Following a week delay, the European Securities and Markets Authority (ESMA) issued an opinion recommending that Guernsey and Jersey be awarded pan-EU marketing passports awarded to managers authorized under the Alternative Investment Fund Managers Directive (AIFMD). The regulator also recommended that Switzerland be awarded the same status should it pass proposed legislative changes that will bring it into line with the directive.
ESMA reviewed the regulatory regimes of six countries (Guernsey, Jersey, Singapore, Hong Kong, Switzerland and the US) to determine what non-EU managers should be extended the passport. While Switzerland and the Channel Islands – who have built regulatory regimes and fund vehicles modelled after the directive – where given the blessing by ESMA, the US, Singapore and Hong Kong, three major private fund domiciles, still await ESMA’s opinion. GPs based in those countries will need to continue using individual sovereigns’ private placement regimes until EU policymakers make a decision – which the directive requires by 2018.
In relation to its assessment of the US, ESMA made a significant statement about how granting the passport to US managers would cement an uneven playing field for EU managers seeking to market their vehicles in the United States, Owen Lysak, a senior associate at law firm Clifford Chance, told PDI.
The advice goes through the access hurdles currently in place for EU managers wishing to market their products in the US before concluding; “… the decision to extend the AIFMD passport to the US should be delayed until better conditions of market access are granted by the US Authorities to EU AIFMs/AIFs…”.
A similar tit-for-tat argument about uneven market access has dragged on between EU and US regulators in the over the counter derivatives market for several years, noted Lysak, who believes that the US could face a long haul to get AIFMD passport approval.
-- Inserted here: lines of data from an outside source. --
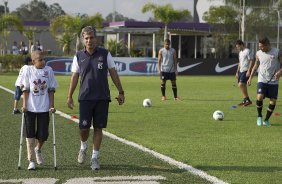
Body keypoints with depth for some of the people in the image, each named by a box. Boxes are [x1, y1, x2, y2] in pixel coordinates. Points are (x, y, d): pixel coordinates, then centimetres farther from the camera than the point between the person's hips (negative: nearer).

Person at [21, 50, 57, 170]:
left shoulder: (49, 70, 1)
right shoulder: (28, 71, -2)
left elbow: (51, 90, 3)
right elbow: (26, 89, 0)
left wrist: (52, 105, -1)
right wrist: (24, 105, -7)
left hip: (44, 107, 1)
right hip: (30, 108, -1)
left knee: (43, 135, 2)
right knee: (30, 134, 1)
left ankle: (38, 149, 35)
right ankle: (32, 161, 8)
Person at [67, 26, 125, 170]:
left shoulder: (105, 54, 1)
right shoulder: (79, 56, 3)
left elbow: (113, 73, 6)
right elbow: (75, 77, 8)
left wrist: (121, 92, 4)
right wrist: (69, 96, 5)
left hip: (102, 98, 0)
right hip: (85, 98, 0)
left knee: (98, 128, 1)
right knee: (84, 127, -4)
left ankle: (95, 158, 10)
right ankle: (83, 147, 27)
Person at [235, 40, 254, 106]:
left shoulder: (247, 51, -10)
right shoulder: (240, 52, 18)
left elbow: (251, 61, -14)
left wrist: (248, 71, -20)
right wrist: (237, 72, 23)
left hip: (246, 71, -9)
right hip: (241, 71, 9)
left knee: (241, 84, -19)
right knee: (241, 85, 7)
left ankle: (247, 100, -14)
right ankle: (245, 100, 13)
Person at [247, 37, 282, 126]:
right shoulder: (258, 53, 5)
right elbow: (256, 66, 17)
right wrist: (250, 78, 12)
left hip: (273, 81, -1)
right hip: (262, 80, 1)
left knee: (273, 101, -2)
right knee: (259, 97, -19)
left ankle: (266, 120, 17)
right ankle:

That divides the applicants for AIFMD passports into two tiers, said Lysak. Jurisdictions like the Cayman Islands already moving to implement their own AIFMD-like regimes in order to qualify for the passport, could be on a fast-track to approval, while larger hubs such as the US will fall behind as the regulators wrangle over equality of access. Jersey and Guernsey were ahead of the pack with suitable AIFMD-like structures in place in time, he added.
Also significant, said Lysak, were the figures on non-EU AIFs active in Europe. The breakdown has not been published before and the figures demonstrated that the number of Cayman Islands- and US-based funds marketed in Europe far outstripped other jurisdictions. In the final quarter of 2014, 587 Cayman Islands alternative investment funds were marketing in Europe (under article 42 – others were also marketed under article 36). The equivalent number for the US was 236, almost double the next largest jurisdiction which was Guernsey at 121.
The European Commission (EC) now has three months to consider the ESMA advice and opinion before deciding whether to activate the passport provision in the AIFMD. The ESMA announcement noted that; “… the institutions may wish to consider waiting until ESMA has delivered positive advice on a sufficient number of non-EU countries, before introducing the passport in order to avoid any adverse market impact that a decision to extend the passport to only a few non-EU countries might have… ”.
The regulator said it would continue its assessments of Hong Kong, Singapore and the US as quickly as practicably possible but did not give an indicative date as to when this examination may be completed.
In terms of how the passport will work, ESMA said the delay of AIFMD meant it was still too early for a full assessment but noted that it has already identified several issues including different interpretation of the marketing rules among European member states. The body recommended greater convergence in the definition of terms.